- **PASSAGE SHOWN**

What are the WordStar bindings and what do you like about them?

I have a general interest in the history of how these patterns emerge and what the benefits of them are relative to each other.

ninalanyon 14 hours ago | parent | next [-]

They are control key sequences that are arranged so that a typist need never remover their fingers from the keyboard. The control key was to the left of the A so easily pressed with you left little finger.

You had full control of the cursor without the need for dedicated arrow keys or page up and down keys. It worked on a normal terminal keyboard. I first used it on an Apple ][ with a Z80 add-on that ran CP/M.

robenkleene 13 hours ago | parent [-]

Thanks for sharing! I'd consider all those things true for Emacs/Vim bindings as well? (Just curious if you'd disagree with that assessment.)

disqard 15 hours ago | parent | prev [-]

Sci-fi author Robert Sawyer (who has won Hugo and Nebula awards) is a big fan of Wordstar -- he uses it to write his books.

I highly recommend reading this:

https://www.sfwriter.com/wordstar.htm

GregorBrandt 14 hours ago | parent | next [-]

And a modern implementation can be found here: https://wordtsar.ca

robenkleene 15 hours ago | parent | prev | next [-]

This useful, but it also seems like a very comparable feature set to editors like Emacs and Vim. So I'd still love to hear from someone who has the background to do a direct comparison, especially if they prefer WordStar.

mkovach 14 hours ago | parent | next [-]

Vim was never a steep learning curve for me; more of a gentle slope. But then again, I cut my teeth on ed, and when I met sed, it felt like a revelation. On DOS, I even used edlin, a kind of ed junior with training wheels and a sadistic sense of "functional."

You have to understand: my first DOS machine was a Tandy 1000, acquired before I had a driver’s license. It was upgraded over the years and not retired until the grunge was well underway and I had already been married and divorced.

- **RECORD EXCERPTS**
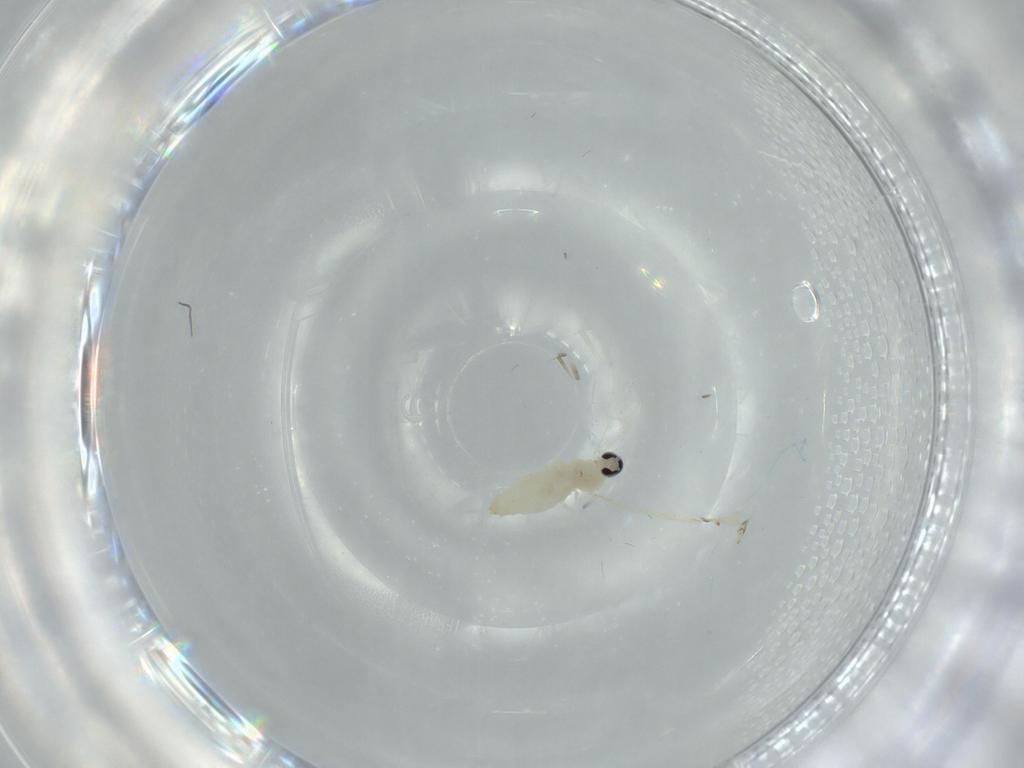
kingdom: Animalia
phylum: Arthropoda
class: Insecta
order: Diptera
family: Cecidomyiidae
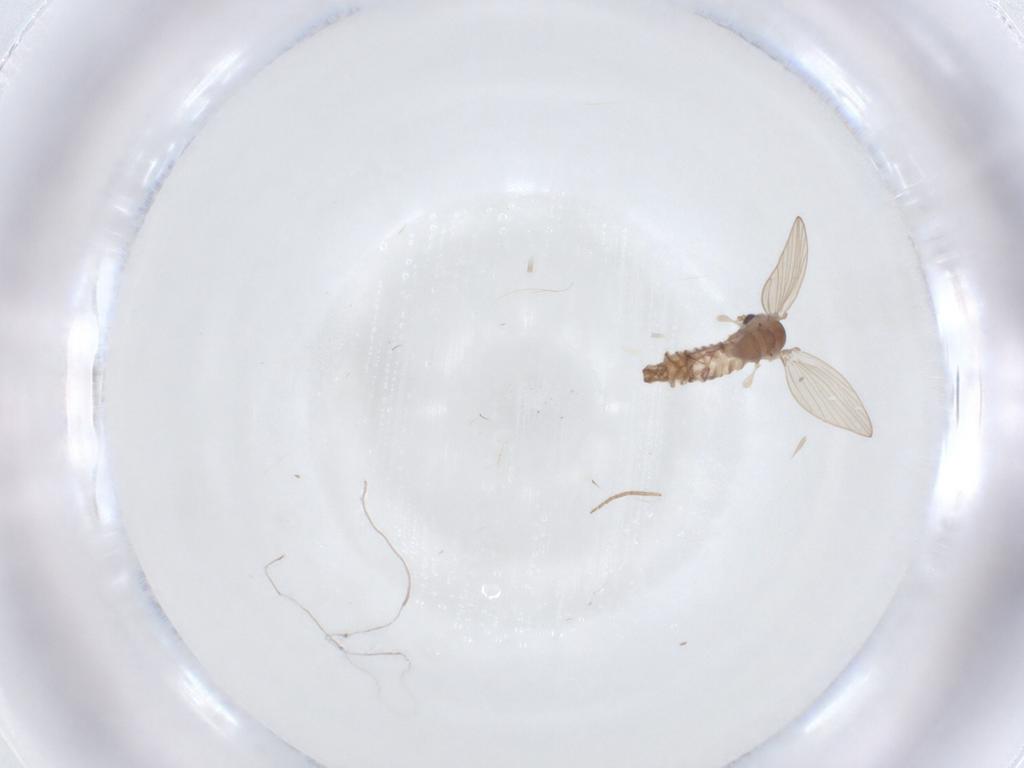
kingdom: Animalia
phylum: Arthropoda
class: Insecta
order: Diptera
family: Psychodidae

- **QUESTIONS TO ANSWER**
(a) Answer these questions using the WordStar thread:
(i) Where was the control key located on the keyboard?
(ii) On what machine was WordStar first used by the commenter who explains the bindings?
(iii) What was the first DOS machine that was named?
(b) Reproduce the WordStar thread verbatim, everything from "I have a general" down to "left little finger.".
(c) Summarize the WordStar thread in two sentences.
Answer from the text alone, not from the records.

- **REPLIES**
(a)
(i) To the left of the A.
(ii) An Apple ][ with a Z80 add-on that ran CP/M.
(iii) A Tandy 1000.

(b)
I have a general interest in the history of how these patterns emerge and what the benefits of them are relative to each other.

ninalanyon 14 hours ago | parent | next [-]

They are control key sequences that are arranged so that a typist need never remover their fingers from the keyboard. The control key was to the left of the A so easily pressed with you left little finger.

(c) In reply to a question about what the WordStar bindings are, one commenter explains that they are control key sequences that give a typist full control of the cursor without removing their fingers from the keyboard or needing dedicated arrow or page keys. Other replies point to science fiction author Robert Sawyer as a WordStar user and to a modern implementation, and one participant asks for a direct comparison with Emacs and Vim, which seem to offer a comparable feature set.